* AIM OF THE EXERCISE *
Every entry needs to be printed exactly, please.
== DATA SUPPLIED
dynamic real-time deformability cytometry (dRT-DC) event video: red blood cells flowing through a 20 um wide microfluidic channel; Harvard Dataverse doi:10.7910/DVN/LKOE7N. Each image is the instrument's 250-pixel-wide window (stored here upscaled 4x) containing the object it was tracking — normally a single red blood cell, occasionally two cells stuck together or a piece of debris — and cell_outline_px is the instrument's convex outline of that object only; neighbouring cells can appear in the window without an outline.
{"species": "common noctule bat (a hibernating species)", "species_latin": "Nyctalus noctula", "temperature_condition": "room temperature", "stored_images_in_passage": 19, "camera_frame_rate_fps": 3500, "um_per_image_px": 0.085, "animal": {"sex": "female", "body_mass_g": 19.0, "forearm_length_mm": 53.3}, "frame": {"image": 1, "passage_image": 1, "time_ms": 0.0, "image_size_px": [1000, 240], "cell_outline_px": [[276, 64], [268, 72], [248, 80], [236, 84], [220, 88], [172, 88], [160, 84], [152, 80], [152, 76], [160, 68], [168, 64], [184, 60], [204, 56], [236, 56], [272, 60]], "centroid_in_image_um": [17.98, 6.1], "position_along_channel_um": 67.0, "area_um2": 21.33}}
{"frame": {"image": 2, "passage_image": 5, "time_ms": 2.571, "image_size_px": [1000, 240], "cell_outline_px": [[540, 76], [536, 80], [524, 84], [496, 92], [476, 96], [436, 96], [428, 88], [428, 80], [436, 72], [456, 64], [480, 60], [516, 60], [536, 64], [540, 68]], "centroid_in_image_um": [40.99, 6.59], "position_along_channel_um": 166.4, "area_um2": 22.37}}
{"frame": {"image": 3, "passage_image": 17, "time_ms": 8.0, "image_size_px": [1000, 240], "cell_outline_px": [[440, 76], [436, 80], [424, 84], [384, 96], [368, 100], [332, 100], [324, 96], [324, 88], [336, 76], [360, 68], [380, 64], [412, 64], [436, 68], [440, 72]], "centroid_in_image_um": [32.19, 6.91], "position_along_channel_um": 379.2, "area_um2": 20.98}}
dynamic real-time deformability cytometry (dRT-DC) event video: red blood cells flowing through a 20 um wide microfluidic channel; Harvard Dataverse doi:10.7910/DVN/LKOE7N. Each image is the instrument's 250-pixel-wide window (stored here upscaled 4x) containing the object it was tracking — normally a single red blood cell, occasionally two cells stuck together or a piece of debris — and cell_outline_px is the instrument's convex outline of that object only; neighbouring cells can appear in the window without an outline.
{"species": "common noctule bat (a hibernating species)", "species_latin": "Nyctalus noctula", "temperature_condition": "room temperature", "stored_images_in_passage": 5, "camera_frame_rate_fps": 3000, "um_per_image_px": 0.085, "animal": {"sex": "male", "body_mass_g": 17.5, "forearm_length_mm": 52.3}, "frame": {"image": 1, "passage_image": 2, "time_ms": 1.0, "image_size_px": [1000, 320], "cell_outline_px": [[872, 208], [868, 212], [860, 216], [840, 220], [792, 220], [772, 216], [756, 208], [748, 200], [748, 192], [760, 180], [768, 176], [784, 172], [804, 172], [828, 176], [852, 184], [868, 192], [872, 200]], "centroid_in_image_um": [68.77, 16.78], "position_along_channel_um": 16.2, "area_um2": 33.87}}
====
* WRITTEN SOLUTION *
dynamic real-time deformability cytometry (dRT-DC) event video: red blood cells flowing through a 20 um wide microfluidic channel; Harvard Dataverse doi:10.7910/DVN/LKOE7N. Each image is the instrument's 250-pixel-wide window (stored here upscaled 4x) containing the object it was tracking — normally a single red blood cell, occasionally two cells stuck together or a piece of debris — and cell_outline_px is the instrument's convex outline of that object only; neighbouring cells can appear in the window without an outline.
{"species": "common noctule bat (a hibernating species)", "species_latin": "Nyctalus noctula", "temperature_condition": "room temperature", "stored_images_in_passage": 19, "camera_frame_rate_fps": 3500, "um_per_image_px": 0.085, "animal": {"sex": "female", "body_mass_g": 19.0, "forearm_length_mm": 53.3}, "frame": {"image": 1, "passage_image": 1, "time_ms": 0.0, "image_size_px": [1000, 240], "cell_outline_px": [[276, 64], [268, 72], [248, 80], [236, 84], [220, 88], [172, 88], [160, 84], [152, 80], [152, 76], [160, 68], [168, 64], [184, 60], [204, 56], [236, 56], [272, 60]], "centroid_in_image_um": [17.98, 6.1], "position_along_channel_um": 67.0, "area_um2": 21.33}}
{"frame": {"image": 2, "passage_image": 5, "time_ms": 2.571, "image_size_px": [1000, 240], "cell_outline_px": [[540, 76], [536, 80], [524, 84], [496, 92], [476, 96], [436, 96], [428, 88], [428, 80], [436, 72], [456, 64], [480, 60], [516, 60], [536, 64], [540, 68]], "centroid_in_image_um": [40.99, 6.59], "position_along_channel_um": 166.4, "area_um2": 22.37}}
{"frame": {"image": 3, "passage_image": 17, "time_ms": 8.0, "image_size_px": [1000, 240], "cell_outline_px": [[440, 76], [436, 80], [424, 84], [384, 96], [368, 100], [332, 100], [324, 96], [324, 88], [336, 76], [360, 68], [380, 64], [412, 64], [436, 68], [440, 72]], "centroid_in_image_um": [32.19, 6.91], "position_along_channel_um": 379.2, "area_um2": 20.98}}
dynamic real-time deformability cytometry (dRT-DC) event video: red blood cells flowing through a 20 um wide microfluidic channel; Harvard Dataverse doi:10.7910/DVN/LKOE7N. Each image is the instrument's 250-pixel-wide window (stored here upscaled 4x) containing the object it was tracking — normally a single red blood cell, occasionally two cells stuck together or a piece of debris — and cell_outline_px is the instrument's convex outline of that object only; neighbouring cells can appear in the window without an outline.
{"species": "common noctule bat (a hibernating species)", "species_latin": "Nyctalus noctula", "temperature_condition": "room temperature", "stored_images_in_passage": 5, "camera_frame_rate_fps": 3000, "um_per_image_px": 0.085, "animal": {"sex": "male", "body_mass_g": 17.5, "forearm_length_mm": 52.3}, "frame": {"image": 1, "passage_image": 2, "time_ms": 1.0, "image_size_px": [1000, 320], "cell_outline_px": [[872, 208], [868, 212], [860, 216], [840, 220], [792, 220], [772, 216], [756, 208], [748, 200], [748, 192], [760, 180], [768, 176], [784, 172], [804, 172], [828, 176], [852, 184], [868, 192], [872, 200]], "centroid_in_image_um": [68.77, 16.78], "position_along_channel_um": 16.2, "area_um2": 33.87}}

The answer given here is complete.